Let us consider the update step for SGD with Momentum:

\[ \begin{align*} m^{t+1} &= \beta_1 m^t + (1-\beta_1) \nabla_w \mathcal{L}_{\text{total}} \left( w^t \right) \\ &= \beta_1 m^t + (1-\beta_1) \left( \nabla_w \mathcal{L}(w^t) + \lambda' w^t \right) \\ &= \beta_1 m^t + (1-\beta_1) \nabla_w \mathcal{L}(w^t) + (1-\beta_1) \frac{\lambda}{\alpha} w^t \\ \\ w^{t+1} &= w^t - \alpha m^{t+1} \\ &= w^t - \alpha \left( \beta_1 m^t + (1-\beta_1) \nabla_w \mathcal{L}(w^t) + (1-\beta_1) \frac{\lambda}{\alpha} w^t \right) \\ &= w^t -\alpha \left( \beta_1 m^t + (1-\beta_1) \nabla_w \mathcal{L}(w^t) \right) - (1-\beta_1) \lambda w^t \\ &= (1 - \underbrace{(1-\beta_1)}_{\text{extra factor}} \lambda) w^t - \alpha \left( \beta_1 m^t + (1-\beta_1) \nabla_w \mathcal{L}(w^t) \right) \end{align*} \]

As we see, we get an extra (unexpected) factor \((1-\beta_1)\), which makes it inequivalent to the pure weight decay form.
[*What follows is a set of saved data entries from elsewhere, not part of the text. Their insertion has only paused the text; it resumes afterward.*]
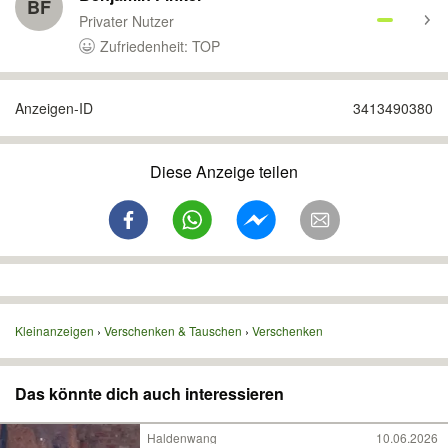
BF
Privater Nutzer
Zufriedenheit: TOP
Anzeigen-ID
3413490380
Diese Anzeige teilen
Kleinanzeigen
Verschenken & Tauschen
Verschenken
Das könnte dich auch interessieren
Haldenwang
10.06.2026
The same holds for Adam, which also experiences this for the variance update term.

\[ \begin{align*} m^{t+1} &= \beta_1 m^t + (1-\beta_1) \nabla_w \mathcal{L}_i \left(w^t\right) &\text{(SGD with Momentum)} \\ v^{t+1} &= \beta_2 v^t + (1-\beta_2) \left(\nabla_w \mathcal{L}_i \left(w^t\right) \nabla_w \odot \mathcal{L}_i \left(w^t\right) \right) &\text{(RMSProp)} \\ \hat{m}^{t+1} &= \frac{m^{t+1}}{1-\beta_1^{t+1}} &\text{(bias correction for momentum)} \\ \hat{v}^{t+1} &= \frac{v^{t+1}}{1-\beta_2^{t+1}} &\text{(bias correction for variance)} \\ w^{t+1} &= w^t - \alpha \cdot \frac{\hat{m}^{t+1}}{\sqrt{\hat{v}^{t+1} + \epsilon}} - \lambda w^t &\text{(add the $-\lambda w^t$ term)}\\ &= (1 - \lambda) w^t - \alpha \cdot \frac{\hat{m}^{t+1}}{\sqrt{\hat{v}^{t+1} + \epsilon}} \end{align*} \]
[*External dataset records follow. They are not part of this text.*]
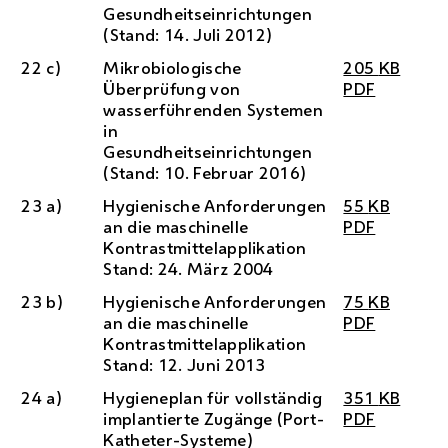
Gesundheitseinrichtungen
(Stand: 14. Juli 2012)
22 c)
Mikrobiologische
205
KB
Überprüfung von
PDF
wasserführenden Systemen
in
Gesundheitseinrichtungen
(Stand: 10. Februar 2016)
23 a)
Hygienische Anforderungen
55
KB
an die maschinelle
PDF
Kontrastmittelapplikation
Stand: 24. März 2004
23 b)
Hygienische Anforderungen
75
KB
an die maschinelle
PDF
Kontrastmittelapplikation
Stand: 12. Juni 2013
24 a)
Hygieneplan für vollständig
351
KB
implantierte Zugänge (Port-
PDF
Katheter-Systeme)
where \(\lambda\) is not coupled with the learning rate \(\alpha\).

AdamW

Above is the full AdamW algorithm as layed out in the paper. Notice that the method also has a schedule multiplier factor \(\eta_t\) in order to allow for possible scheduling of both \(\alpha\) and \(\lambda\).